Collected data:
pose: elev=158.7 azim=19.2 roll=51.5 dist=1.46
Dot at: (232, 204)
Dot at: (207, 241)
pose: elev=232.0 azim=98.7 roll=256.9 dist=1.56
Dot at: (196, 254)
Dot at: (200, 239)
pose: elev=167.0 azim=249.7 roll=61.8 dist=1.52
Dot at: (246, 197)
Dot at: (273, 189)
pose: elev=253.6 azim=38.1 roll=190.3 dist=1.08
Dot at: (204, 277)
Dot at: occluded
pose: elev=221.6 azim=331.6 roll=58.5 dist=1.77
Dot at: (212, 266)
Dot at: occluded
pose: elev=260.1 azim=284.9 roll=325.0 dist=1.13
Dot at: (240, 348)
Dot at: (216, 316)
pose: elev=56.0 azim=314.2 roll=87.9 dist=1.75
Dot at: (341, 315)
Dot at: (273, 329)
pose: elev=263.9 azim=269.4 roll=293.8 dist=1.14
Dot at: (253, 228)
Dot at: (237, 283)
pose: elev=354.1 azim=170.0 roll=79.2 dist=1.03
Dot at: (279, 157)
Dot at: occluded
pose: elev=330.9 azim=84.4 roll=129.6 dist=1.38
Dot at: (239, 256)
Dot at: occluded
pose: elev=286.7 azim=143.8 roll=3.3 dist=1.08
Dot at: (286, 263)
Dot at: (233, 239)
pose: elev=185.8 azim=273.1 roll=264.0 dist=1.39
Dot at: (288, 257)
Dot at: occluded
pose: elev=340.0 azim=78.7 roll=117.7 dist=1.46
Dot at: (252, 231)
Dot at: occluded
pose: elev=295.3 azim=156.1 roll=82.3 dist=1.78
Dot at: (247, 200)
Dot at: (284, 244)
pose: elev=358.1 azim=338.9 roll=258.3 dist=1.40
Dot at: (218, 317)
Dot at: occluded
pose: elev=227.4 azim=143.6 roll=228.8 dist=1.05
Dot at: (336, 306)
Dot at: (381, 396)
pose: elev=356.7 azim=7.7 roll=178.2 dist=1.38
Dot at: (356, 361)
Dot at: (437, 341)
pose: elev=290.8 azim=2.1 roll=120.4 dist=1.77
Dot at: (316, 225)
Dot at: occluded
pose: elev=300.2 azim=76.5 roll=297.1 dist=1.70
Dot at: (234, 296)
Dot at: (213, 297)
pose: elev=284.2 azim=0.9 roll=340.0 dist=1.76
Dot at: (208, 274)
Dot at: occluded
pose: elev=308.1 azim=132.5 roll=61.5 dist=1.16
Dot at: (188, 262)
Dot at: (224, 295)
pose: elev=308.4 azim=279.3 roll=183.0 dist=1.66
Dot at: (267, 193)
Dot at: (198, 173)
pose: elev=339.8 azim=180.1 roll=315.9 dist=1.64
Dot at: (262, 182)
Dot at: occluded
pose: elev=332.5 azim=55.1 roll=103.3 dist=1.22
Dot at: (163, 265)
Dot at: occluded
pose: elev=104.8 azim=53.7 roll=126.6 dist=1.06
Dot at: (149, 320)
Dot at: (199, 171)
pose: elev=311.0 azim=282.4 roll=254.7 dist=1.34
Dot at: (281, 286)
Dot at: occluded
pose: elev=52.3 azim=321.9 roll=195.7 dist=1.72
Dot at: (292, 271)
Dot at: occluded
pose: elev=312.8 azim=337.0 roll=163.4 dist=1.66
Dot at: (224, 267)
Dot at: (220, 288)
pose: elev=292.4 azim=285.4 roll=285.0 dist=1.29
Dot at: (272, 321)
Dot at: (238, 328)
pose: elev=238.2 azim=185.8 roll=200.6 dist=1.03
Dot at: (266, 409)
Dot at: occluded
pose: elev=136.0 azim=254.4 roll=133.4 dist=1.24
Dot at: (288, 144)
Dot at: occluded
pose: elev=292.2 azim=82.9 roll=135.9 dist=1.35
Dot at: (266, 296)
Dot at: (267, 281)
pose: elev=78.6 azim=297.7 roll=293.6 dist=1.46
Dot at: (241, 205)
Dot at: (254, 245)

To be done:
Reproduce everything from the line containing "pose: elev=286.7 azim=143.8" down to the line containing "Dot at: (437, 341)", both lines included, and edit it so that "pose" becomes "view" throughout, with nothing else altered.

Complete answer:
view: elev=286.7 azim=143.8 roll=3.3 dist=1.08
Dot at: (286, 263)
Dot at: (233, 239)
view: elev=185.8 azim=273.1 roll=264.0 dist=1.39
Dot at: (288, 257)
Dot at: occluded
view: elev=340.0 azim=78.7 roll=117.7 dist=1.46
Dot at: (252, 231)
Dot at: occluded
view: elev=295.3 azim=156.1 roll=82.3 dist=1.78
Dot at: (247, 200)
Dot at: (284, 244)
view: elev=358.1 azim=338.9 roll=258.3 dist=1.40
Dot at: (218, 317)
Dot at: occluded
view: elev=227.4 azim=143.6 roll=228.8 dist=1.05
Dot at: (336, 306)
Dot at: (381, 396)
view: elev=356.7 azim=7.7 roll=178.2 dist=1.38
Dot at: (356, 361)
Dot at: (437, 341)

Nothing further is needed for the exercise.